Lower oxygen supplies to temporarily impact five sectors

Demand for oxygen skyrocketed five folds. To keep up oxygen supply to hospitals, government barred industrial use of oxygen except by nine sectors.

Lower oxygen supplies to temporarily impact five sectors

With demand for medical oxygen soaring, the central government has barred industrial use except by nine sectors from April 22, 2021. The nine sectors which can use oxygen are—Ampoules & Vials, Pharmaceuticals, Petroleum refineries, steel, nuclear energy, oxygen cylinder manufacturers, waste-water treatment, food & water purification and process industries with uninterrupted operation of furnaces.

Lately demand for medical oxygen is estimated to have rocketed five-fold in the second week of April versus pre-pandemic levels as Covid-19 infections took off.
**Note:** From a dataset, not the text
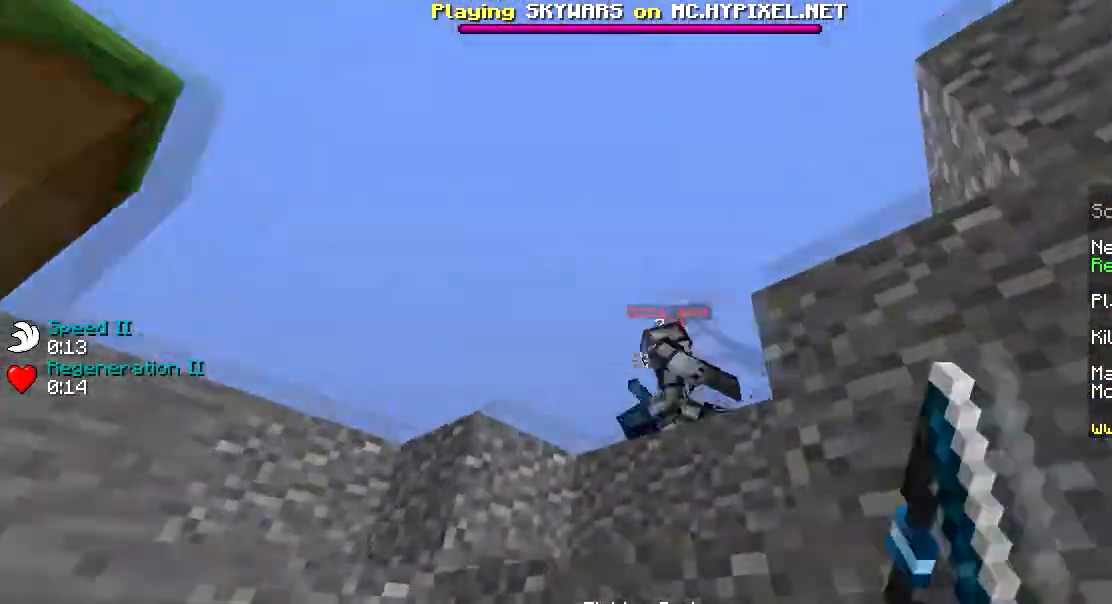
{"keys": ["w"], "mouse": [], "events": [[167, "mouse_right", "up"], [250, "a", "up"]]}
The consequent higher supply of medical oxygen will save lives, but will have a bearing on some sectors.

“The disruption in the supply of oxygen for industrial use would temporarily impact the revenues of small and mid-sized companies into metal fabrication, automotive components, shipbreaking, paper, and engineering. These typically do not have captive oxygen plants and source their requirement through merchant suppliers for operations such as welding, cutting, cleaning and chemical processes,” says Gautam Shahi, Director, CRISIL Ratings.

Setting up an air-separation plant or importing oxygen requires significant lead time and involves relatively prohibitive cost, so is not a viable option. That leaves them more vulnerable compared with larger peers.

Oxygen is consumed by industry in two ways – onsite, and merchant sales. Onsite is through captive plants for process-driven industries (including the nine sectors exempted by the government), which account for 75-80 per cent of oxygen manufactured in India. The balance 20-25 per cent is supplied through merchant sales (called liquid oxygen) through cryogenic tanks and cylinders. The healthcare sector consumes ~10 per cent of merchant sales, and others the rest.

Says Sushant Sarode, Associate Director, CRISIL Ratings “At this juncture, we believe that the disruption in oxygen supplies for industrial use will be for 6 to 8 weeks. Besides, affected sectors can partly manage their oxygen requirements with inventory. Therefore, we expect only a limited decline in revenue for them. Their credit profiles are expected to be stable.”

However, a prolonged and intense second wave that curtails oxygen supply to industries for a longer period than expected will exacerbate downside risk in affected sectors.

The impact will be greater for companies in Maharashtra, New Delhi, Rajasthan, Madhya Pradesh and Gujarat, where medical oxygen demand has increased multiple times due to high Covid-19 case loads.